* _PROBLEM DESCRIPTION_
Count the lines in the entries below that contain the string "salt", treating uppercase and lowercase as different. Give only the number.

* _AVAILABLE RECORDS_
►

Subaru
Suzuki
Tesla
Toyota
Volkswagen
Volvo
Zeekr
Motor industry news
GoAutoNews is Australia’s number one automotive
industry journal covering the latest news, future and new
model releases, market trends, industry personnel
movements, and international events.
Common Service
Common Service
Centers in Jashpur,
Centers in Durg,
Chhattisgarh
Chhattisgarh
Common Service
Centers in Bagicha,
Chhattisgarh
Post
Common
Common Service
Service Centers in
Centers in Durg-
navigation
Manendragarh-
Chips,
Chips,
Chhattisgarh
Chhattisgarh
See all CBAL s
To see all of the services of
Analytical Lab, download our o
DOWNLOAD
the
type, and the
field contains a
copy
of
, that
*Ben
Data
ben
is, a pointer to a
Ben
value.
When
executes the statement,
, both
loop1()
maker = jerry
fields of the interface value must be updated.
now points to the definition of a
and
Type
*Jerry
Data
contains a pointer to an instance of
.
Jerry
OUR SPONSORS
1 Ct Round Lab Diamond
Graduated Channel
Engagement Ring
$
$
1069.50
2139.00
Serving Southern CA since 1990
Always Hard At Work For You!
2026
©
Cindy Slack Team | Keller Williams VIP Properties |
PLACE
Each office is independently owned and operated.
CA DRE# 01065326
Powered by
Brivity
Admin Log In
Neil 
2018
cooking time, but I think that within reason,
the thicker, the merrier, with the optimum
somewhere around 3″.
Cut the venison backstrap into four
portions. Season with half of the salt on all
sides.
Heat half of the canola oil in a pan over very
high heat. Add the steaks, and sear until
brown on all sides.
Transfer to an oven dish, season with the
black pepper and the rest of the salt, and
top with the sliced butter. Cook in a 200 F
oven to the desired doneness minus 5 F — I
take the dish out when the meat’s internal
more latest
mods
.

◄
►

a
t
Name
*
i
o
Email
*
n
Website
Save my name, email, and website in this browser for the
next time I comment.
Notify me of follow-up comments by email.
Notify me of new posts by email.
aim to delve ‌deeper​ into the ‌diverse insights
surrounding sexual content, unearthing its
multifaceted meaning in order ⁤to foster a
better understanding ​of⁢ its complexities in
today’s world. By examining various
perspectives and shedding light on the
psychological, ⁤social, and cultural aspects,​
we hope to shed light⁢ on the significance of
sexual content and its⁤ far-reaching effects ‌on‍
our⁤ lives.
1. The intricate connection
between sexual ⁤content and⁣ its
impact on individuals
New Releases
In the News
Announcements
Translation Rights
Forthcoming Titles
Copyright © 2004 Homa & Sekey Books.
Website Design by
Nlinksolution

◄

* _RESULT OF THIS EXERCISE_
2